Drawing upon his experiences in the worlds of law, public service and academia, Philip Zelikow has become one of the most influential voices on terrorism and American foreign policy of our time. The former executive director of the 9/11 Commission, Zelikow has held full-time or advisory positions in each administration during the last 25 years and he is now serving the Obama Administration on the President’s Intelligence Advisory Board.
The Intelligence Advisory Board advises the President on the effectiveness of the nation’s intelligence agencies and their preparedness for the future.
“I am flattered that President Obama thought that I could be useful,” Zelikow said. “This board has a proud tradition of nonpartisanship and operates directly and discreetly for the president. It is an entity which exists independently from the government.”
A member of the President’s Foreign Intelligence Advisory Board from 2001 to 2003 during the Bush Administration, Zelikow also served as the executive director of the National Commission on Terrorist Attacks Upon the United States, known as the 9/11 Commission, from 2003 to 2004.
The 9/11 Commission’s report was released on July 22 and made sweeping recommendations on the gathering of intelligence, but more than that it gave an accurate account of the September 11th attacks on the United States. It included accounts from Americans, minutes before they perished in two World Trade Center towers and the recollections of government officials present on the day of the attacks.
“My time leading the Commission was both stressful and rewarding,” Zelikow said. “It was a grave time for our nation. I think the report had as large an impact as could reasonably be hoped.”
Having grown up in Houston and done most of his undergraduate work at the University of Houston, Zelikow returned home to become a member of the University of Houston Law Center’s class of ’79. He credits the Law Center with laying the foundation for his long and distinguished career in private practice, public service and academia. While attending the Law Center, he was a national and state moot court champion and an associate editor of the Houston Law Review.
“The Law Center provided excellent training in rigorous legal reasoning,” he said. “I was privileged to study under scholars as diverse as international lawyer Jordan Paust and the ‘Jedi master’ Newell Blakely, a great figure among the faculty in that era. I also recall outstanding guidance from professors like Yale and Irene Rosenberg, and adjunct professors like the late, great Rusty McMains. The work I did at UH was enormously valuable and has served me well.”
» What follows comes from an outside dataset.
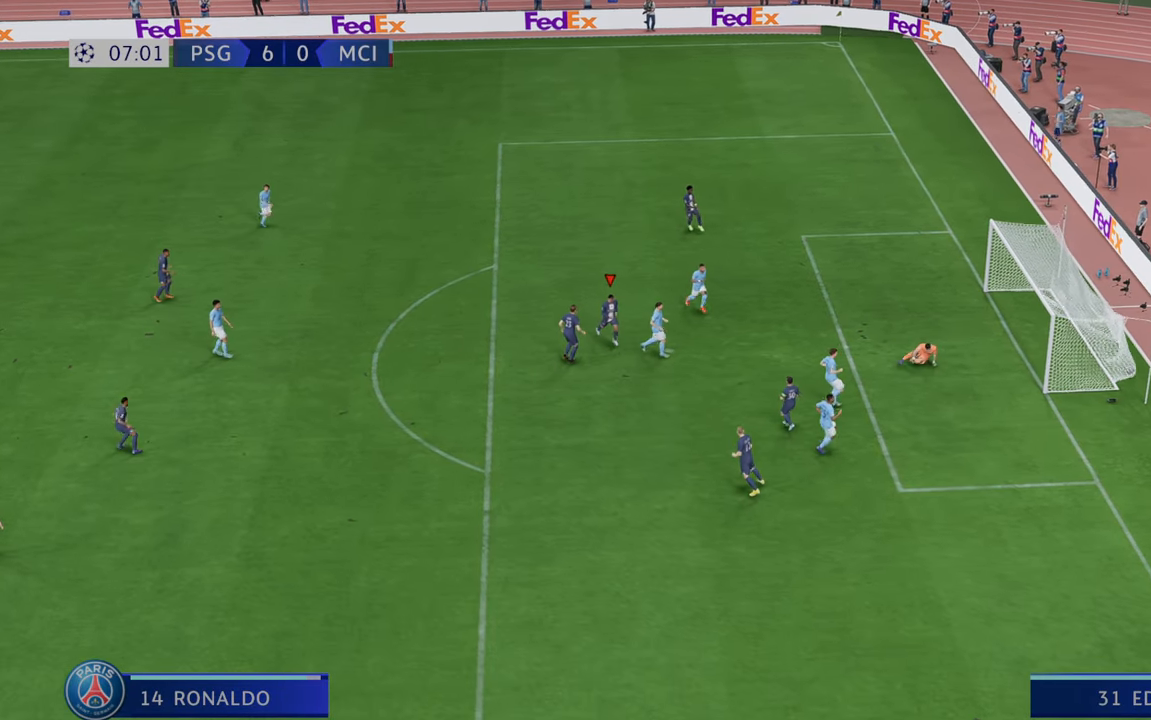
{"dt_ms": 500, "buttons": [], "left_stick": "down", "right_stick": "center", "events": [[433, "left_stick", "down"]]}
After graduating from the Law Center, Zelikow worked as a trial and appellate attorney in Houston before going on to receive a doctorate from the Fletcher School of Law and Diplomacy at Tufts University. Shortly after, he joined the Foreign Service. He held posts at the Department of the Navy, before distinguishing himself as a career diplomat in the State Department. He left government and began teaching at Harvard in 1991.
In 1998, he left Harvard to accept a chair in history and become the director of the Miller Center at the University of Virginia. Zelikow is currently an associate dean leading the Graduate School of Arts and Sciences and the White Burkett Miller Professor of History at the University of Virginia. He also advises the Bill & Melinda Gates Foundation’s program in global development and, in addition to his service on President Obama's Intelligence Advisory Board, also is a consultant to the Office of the Secretary of Defense.
“My career has been one that has weaved through law, public service and academia,” Zelikow said. “Those interested in this career path need to understand that it has been one guided mainly by serendipity. My formative professional training was actually in Houston, at the UH Law Center.”